Moreover, geographically limited reviewer pools also mean higher chances of conflicts of interest, with researchers from competitor laboratories in the same region reviewing each other’s work. Competitor-associated delays were, in fact, also perceived as a fairly common ethical problem among peer reviewers.4 A globally spread-out reviewer pool may reduce the chance of this ethical challenge as well.
5. A regionally diverse peer review pool may help boost a journal’s image
In recent years, many international publishers and journals have been trying to attract and engage with author bases in emerging research-producing countries. Growing their peer reviewer pools/networks in these regions may just offer that extra boost to these efforts. Moreover, a regionally diverse reviewer pool can help publishers/journals effectively address the challenges mentioned above (publication delay, reviewer burnout, low involvement of reviewers from emerging regions, regional biases, etc.). Investing in developing a diverse pool can therefore pay rich dividends and eventually bolster a journal’s trust-worthiness and overall image.
That the current peer reviewer distribution is not sustainable has been clearly highlighted by the pressure COVID-19 put on peer review systems.
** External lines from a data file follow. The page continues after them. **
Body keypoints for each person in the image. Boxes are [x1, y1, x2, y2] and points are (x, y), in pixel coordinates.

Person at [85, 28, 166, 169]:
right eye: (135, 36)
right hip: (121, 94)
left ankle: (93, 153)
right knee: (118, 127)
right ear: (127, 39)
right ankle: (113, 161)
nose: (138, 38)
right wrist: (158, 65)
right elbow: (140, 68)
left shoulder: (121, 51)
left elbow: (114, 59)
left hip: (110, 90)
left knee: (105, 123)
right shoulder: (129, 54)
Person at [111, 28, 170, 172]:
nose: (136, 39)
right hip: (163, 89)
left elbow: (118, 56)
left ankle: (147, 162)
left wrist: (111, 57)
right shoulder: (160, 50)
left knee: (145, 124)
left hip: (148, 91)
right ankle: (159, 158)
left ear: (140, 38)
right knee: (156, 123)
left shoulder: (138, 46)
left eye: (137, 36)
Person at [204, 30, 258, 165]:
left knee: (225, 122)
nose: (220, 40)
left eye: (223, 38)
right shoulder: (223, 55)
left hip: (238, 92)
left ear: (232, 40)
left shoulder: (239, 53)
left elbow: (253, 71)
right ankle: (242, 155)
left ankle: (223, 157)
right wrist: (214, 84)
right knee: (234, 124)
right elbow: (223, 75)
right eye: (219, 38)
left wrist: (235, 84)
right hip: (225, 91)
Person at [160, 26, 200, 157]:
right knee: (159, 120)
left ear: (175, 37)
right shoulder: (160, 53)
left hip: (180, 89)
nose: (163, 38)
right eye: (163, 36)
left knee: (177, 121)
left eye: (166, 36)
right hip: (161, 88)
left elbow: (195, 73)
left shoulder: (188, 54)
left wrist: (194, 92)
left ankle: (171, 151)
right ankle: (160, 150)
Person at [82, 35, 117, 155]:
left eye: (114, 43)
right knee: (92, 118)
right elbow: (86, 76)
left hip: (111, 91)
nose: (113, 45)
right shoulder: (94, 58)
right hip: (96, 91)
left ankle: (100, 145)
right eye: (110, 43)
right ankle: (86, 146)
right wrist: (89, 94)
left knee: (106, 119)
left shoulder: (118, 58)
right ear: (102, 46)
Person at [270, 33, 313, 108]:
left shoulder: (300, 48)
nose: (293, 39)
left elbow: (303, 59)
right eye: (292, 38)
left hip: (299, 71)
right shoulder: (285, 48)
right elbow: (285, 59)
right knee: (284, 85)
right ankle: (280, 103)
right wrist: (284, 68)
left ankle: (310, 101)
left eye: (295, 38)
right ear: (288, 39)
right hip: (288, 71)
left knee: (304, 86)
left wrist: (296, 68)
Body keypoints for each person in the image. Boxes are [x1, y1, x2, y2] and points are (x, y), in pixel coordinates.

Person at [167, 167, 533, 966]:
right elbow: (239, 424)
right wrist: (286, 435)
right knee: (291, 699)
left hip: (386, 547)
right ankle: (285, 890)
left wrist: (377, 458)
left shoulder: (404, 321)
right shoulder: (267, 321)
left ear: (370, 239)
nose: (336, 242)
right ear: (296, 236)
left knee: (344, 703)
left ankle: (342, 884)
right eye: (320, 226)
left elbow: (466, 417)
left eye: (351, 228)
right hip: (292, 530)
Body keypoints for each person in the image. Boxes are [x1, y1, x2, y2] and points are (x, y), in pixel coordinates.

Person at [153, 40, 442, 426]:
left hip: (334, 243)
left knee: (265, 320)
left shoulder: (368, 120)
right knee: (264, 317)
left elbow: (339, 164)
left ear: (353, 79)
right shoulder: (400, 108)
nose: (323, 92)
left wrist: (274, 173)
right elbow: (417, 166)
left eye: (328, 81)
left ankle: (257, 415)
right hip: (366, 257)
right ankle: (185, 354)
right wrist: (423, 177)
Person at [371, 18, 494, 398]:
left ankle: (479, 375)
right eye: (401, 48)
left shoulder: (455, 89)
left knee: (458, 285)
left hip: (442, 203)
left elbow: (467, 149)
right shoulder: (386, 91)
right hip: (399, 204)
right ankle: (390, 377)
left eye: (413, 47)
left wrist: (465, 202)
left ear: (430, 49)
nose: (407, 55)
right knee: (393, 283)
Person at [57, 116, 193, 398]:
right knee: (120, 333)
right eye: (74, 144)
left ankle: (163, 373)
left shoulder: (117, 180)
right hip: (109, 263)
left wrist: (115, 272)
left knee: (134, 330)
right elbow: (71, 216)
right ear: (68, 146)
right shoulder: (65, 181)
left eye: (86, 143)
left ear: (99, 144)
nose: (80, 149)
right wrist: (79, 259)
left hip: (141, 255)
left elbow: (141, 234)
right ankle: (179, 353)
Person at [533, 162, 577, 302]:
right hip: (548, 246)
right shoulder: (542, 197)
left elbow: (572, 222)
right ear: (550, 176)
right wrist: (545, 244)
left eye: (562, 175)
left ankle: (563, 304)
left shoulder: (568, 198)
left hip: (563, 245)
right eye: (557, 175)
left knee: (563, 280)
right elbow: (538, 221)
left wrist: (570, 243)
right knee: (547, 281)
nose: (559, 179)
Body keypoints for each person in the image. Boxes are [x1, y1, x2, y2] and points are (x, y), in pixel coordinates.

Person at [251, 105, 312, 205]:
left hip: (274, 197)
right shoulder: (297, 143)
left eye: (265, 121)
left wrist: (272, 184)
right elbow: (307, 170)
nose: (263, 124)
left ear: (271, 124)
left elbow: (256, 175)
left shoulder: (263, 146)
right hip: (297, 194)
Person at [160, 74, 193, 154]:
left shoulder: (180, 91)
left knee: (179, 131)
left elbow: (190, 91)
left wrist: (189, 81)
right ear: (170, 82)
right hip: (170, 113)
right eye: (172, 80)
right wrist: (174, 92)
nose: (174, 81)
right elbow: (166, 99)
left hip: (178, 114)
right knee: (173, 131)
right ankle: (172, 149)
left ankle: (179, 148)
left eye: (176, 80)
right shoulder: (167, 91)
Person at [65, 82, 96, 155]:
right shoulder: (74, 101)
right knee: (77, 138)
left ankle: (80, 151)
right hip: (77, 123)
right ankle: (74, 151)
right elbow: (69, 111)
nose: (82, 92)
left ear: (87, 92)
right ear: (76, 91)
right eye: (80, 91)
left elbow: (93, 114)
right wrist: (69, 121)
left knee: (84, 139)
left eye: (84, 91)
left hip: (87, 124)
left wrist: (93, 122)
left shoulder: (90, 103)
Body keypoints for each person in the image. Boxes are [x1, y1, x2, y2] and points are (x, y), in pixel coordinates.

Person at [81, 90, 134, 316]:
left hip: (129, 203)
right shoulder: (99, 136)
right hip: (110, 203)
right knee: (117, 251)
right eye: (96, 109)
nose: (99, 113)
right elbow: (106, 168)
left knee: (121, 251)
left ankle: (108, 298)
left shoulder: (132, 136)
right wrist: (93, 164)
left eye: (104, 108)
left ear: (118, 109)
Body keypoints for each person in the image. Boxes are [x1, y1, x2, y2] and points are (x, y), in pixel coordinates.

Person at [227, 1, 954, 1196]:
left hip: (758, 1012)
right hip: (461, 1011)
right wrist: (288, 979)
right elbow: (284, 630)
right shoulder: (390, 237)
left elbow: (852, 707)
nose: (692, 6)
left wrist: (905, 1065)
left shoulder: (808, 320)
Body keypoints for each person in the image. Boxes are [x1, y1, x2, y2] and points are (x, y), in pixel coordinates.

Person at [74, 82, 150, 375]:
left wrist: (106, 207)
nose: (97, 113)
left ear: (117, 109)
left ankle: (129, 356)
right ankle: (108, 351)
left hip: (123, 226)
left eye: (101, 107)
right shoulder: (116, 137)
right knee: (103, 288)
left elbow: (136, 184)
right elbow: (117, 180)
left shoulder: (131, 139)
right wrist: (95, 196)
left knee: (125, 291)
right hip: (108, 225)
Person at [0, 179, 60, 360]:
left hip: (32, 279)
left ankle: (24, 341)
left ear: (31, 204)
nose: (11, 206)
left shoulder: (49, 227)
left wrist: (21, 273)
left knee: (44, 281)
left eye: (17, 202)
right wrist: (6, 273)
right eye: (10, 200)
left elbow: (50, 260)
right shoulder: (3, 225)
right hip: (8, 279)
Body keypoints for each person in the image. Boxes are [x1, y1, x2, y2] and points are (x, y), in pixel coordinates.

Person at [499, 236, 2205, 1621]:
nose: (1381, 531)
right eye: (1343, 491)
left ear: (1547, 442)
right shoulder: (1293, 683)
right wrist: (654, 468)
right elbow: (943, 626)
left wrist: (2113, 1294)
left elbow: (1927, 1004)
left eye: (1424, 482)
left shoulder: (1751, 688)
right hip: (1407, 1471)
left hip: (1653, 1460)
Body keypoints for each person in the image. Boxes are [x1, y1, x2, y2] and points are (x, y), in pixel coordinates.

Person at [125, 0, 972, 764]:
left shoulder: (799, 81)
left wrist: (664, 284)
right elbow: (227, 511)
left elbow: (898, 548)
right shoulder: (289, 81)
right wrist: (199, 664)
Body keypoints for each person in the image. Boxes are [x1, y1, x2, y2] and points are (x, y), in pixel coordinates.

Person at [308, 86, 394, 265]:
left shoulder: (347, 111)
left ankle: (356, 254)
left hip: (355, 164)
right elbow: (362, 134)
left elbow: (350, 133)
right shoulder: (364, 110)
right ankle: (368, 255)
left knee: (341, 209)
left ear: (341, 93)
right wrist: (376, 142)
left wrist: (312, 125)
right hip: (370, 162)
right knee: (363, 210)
Journals had to find ways to manage large volumes of COVID-19–related research while maintaining the quality of peer reviews. Rapid reviews were one of the measures used to address this challenge, and the high number of sign-ups for these reviews from traditionally underrepresented regions have been specially acknowledged by The Royal Society.5
There is a strong case for initiatives such as offering professional reviewer training and establishing systems that assign reviewers formal credit. These can help build a strong, high-quality global reviewer pool. Achieving diversity in peer review goes beyond fairness. It is not just about giving visibility to researchers from different geographies as peer reviewers or including them more often in the process. It can have far-reaching benefits for both researchers from underrepresented regions and academia as a whole.
References
1. Editage. What changes would researchers like to see in academic publishing? Views of researchers who participated in the Editage Global Author Survey, campaign.editage.com/editage-survey-researcher-comments/, (2019).
2. Publons. 2018 Global State of Peer Review. publons.com/static/Publons-Global-State-Of-Peer-Review-2018.pdf (2018).
3. Warne, V. Rewarding reviewers – sense or sensibility? A Wiley study explained. onlinelibrary.wiley.com/doi/abs/10.1002/leap.1002, Learned Publishing 29, 41–50 (2016).
4. Taylor & Francis. Peer review in 2015: A global view. A white paper from Taylor & Francis, authorservices.taylorandfrancis.com/publishing-your-research/peer-review/peer-review-global-view/ (2015).